Your assignment: Could you reproduce, from the records below, everything from the line with "left eye: (243, 155)" down to the line with "left knee: (400, 203)", keeping both of those lines and changing nothing?

:: Task input

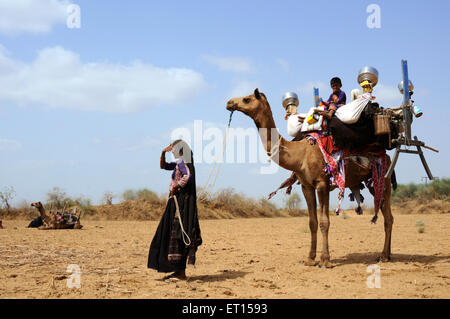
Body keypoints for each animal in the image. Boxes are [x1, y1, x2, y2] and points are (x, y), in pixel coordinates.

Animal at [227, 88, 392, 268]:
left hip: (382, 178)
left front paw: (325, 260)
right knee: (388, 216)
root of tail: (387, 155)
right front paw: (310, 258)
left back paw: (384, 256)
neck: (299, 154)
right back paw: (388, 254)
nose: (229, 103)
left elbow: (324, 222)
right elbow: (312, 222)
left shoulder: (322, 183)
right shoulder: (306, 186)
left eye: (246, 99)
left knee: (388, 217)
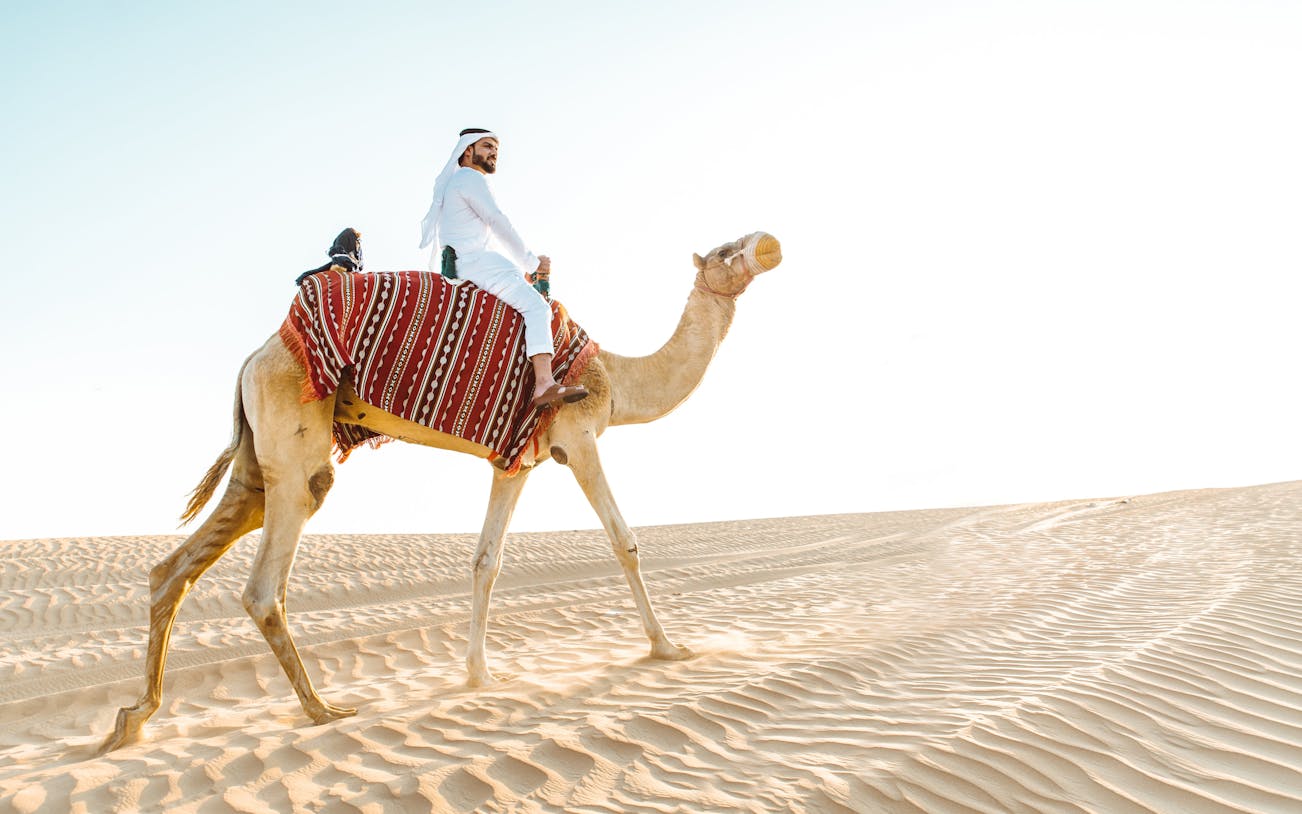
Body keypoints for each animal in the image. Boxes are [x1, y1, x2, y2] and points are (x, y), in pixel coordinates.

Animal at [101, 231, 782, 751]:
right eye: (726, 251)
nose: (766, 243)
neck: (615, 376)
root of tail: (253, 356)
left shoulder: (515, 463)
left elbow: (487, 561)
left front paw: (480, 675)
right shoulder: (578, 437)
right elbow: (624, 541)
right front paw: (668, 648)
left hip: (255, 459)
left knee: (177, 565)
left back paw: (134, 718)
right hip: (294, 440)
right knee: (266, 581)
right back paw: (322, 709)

::::
:: Task input

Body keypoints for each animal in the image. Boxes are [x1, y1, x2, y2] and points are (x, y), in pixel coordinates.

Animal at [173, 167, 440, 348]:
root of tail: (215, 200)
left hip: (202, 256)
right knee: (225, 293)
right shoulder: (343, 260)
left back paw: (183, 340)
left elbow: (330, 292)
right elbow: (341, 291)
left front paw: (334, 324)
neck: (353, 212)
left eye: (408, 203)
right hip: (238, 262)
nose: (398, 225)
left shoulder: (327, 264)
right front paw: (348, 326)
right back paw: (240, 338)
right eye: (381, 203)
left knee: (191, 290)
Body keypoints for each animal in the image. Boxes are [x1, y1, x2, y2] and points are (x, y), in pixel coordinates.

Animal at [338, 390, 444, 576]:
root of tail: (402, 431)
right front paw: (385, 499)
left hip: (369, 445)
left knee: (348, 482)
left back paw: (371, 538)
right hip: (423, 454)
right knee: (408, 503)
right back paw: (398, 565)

::::
:: Task input

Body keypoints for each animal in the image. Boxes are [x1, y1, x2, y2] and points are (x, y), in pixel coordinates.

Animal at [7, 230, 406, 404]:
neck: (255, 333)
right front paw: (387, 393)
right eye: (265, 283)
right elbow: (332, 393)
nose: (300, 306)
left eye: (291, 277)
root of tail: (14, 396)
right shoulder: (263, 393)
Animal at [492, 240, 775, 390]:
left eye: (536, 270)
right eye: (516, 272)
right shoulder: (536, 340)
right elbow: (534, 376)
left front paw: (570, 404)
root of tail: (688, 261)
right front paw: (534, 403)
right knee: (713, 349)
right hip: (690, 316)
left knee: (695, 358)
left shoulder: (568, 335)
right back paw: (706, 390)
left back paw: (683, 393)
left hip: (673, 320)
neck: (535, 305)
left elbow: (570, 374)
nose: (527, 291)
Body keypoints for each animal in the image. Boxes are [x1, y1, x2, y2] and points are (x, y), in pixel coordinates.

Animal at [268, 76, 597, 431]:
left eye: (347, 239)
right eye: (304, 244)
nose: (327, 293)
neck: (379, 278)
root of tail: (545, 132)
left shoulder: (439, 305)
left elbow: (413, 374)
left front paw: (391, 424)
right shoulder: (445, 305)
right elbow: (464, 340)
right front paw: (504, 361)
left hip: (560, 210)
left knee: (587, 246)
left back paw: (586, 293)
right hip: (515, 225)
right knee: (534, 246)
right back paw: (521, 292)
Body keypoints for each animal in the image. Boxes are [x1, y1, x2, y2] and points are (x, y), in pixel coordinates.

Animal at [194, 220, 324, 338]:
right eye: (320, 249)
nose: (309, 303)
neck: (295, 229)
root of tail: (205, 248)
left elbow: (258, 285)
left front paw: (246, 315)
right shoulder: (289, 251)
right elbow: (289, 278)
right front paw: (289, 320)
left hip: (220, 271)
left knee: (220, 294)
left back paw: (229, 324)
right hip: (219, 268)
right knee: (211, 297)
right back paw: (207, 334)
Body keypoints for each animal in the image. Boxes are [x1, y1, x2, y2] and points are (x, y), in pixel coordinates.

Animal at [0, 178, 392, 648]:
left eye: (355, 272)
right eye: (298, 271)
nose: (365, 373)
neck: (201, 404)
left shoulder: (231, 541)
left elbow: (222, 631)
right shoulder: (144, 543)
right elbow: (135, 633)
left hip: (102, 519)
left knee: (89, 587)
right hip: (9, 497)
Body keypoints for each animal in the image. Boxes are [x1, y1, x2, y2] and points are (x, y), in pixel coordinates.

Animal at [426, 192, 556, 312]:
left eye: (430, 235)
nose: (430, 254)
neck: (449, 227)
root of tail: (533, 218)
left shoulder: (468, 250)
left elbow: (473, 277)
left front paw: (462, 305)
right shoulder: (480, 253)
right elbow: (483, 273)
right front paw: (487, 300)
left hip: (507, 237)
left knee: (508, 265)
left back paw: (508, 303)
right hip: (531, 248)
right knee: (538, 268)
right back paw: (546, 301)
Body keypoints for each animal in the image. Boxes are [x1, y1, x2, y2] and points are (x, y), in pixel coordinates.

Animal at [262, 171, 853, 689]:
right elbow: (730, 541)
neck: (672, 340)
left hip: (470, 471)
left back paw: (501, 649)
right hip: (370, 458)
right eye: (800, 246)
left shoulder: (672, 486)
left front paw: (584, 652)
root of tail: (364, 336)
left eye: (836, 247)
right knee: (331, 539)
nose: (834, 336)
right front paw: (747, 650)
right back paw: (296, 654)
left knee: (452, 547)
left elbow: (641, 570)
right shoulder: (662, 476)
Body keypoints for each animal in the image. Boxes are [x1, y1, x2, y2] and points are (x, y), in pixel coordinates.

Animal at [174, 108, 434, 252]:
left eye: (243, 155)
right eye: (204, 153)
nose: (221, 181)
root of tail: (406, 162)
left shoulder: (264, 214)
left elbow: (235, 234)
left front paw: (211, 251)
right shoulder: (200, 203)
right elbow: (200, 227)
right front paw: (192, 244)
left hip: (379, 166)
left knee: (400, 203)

::::

Response below:
left eye: (243, 155)
right eye: (204, 153)
nose: (221, 181)
root of tail: (406, 162)
left shoulder: (264, 214)
left elbow: (235, 234)
left front paw: (211, 251)
right shoulder: (200, 203)
right elbow: (200, 227)
right front paw: (192, 244)
left hip: (379, 166)
left knee: (400, 203)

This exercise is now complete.